Given text:
###
# Combustion



## Brooks803 (Jul 27, 2011)

Finished this one this afternoon. Black Ti Zen (my last one :frown with one of my home cast blanks. This blank is a modified cast of my "look at my creation" pen. This was much easier to make and looks very close. I reverse painted the blank black to really get it to pop. Finish is MM to 12000 and polished with PlastX. As always thanks for looking and for any comments made!













Here's a closeup:


----------



## pfde4 (Jul 27, 2011)

Nice, I'll be first in line when they come out.  Great job.


----------



## crabcreekind (Jul 27, 2011)

Sweet looking pen, i like the zen on your casts because it shows it off. Btw you should restock your zen's :biggrin:


----------



## IPD_Mrs (Jul 27, 2011)

That is absolutely STUNNING! I think James and I might have to tussel over first place!   :biggrin:

_Linda _


----------



## Drstrangefart (Jul 27, 2011)

Yet again, IMPRESSIVE. Love it.


----------



## U-Turn (Jul 27, 2011)

Hot dang, yo momma!! What a great pen!!!


----------



## EarlD (Jul 27, 2011)

That is stunning, Jonathan.  Looks like suspended flames.  Of course, the fabulous finish and photos help.
Earl


----------



## seamus7227 (Jul 27, 2011)

Hey whoa whoa whoa, is that the blank that I think it is?! That looks way better than I imagined when you were describing it on the phone. SUPERB work Jonathon!


----------



## boxerman (Jul 27, 2011)

Wow Jonathan another super pen. Your blanks are always awesome.


----------



## tim self (Jul 27, 2011)

Oooooo la la!!! Beautiful pen.  Now you've got to get started with production.


----------



## Rob73 (Jul 27, 2011)

Very nice.


----------



## Brooks803 (Jul 27, 2011)

seamus7227 said:


> Hey whoa whoa whoa, is that the blank that I think it is?! That looks way better than I imagined when you were describing it on the phone. SUPERB work Jonathon!


 
Lol...sure is buddy. To think...you could have had it for that special pen we were talking about :tongue: Btw...I still have 4 days to get it done! Plenty of time to pull a rabbit out of my...um..."hat" :bulgy-eyes:


----------



## corian king (Jul 27, 2011)
###
Stored records:

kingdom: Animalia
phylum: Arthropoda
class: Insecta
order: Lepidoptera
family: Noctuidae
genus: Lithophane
###
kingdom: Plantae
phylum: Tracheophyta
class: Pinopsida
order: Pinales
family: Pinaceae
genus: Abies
###
Exercise set:
[1] Decide whether each statement agrees with the Combustion thread, answering yes or no and quoting the deciding words: (a) the pen's finish is MM to 12000, polished with PlastX; (b) the blank was reverse painted white; (c) EarlD says the pen looks like suspended flames.
[2] Output the part of the Combustion thread that begins at the words "## U-Turn (Jul" and stops after "and photos help.".

Solutions for each task:
[1]
(a) Yes: "Finish is MM to 12000 and polished with PlastX."
(b) No: "I reverse painted the blank black to really get it to pop."
(c) Yes: "Looks like suspended flames."

[2]
## U-Turn (Jul 27, 2011)

Hot dang, yo momma!! What a great pen!!!


----------



## EarlD (Jul 27, 2011)

That is stunning, Jonathan.  Looks like suspended flames.  Of course, the fabulous finish and photos help.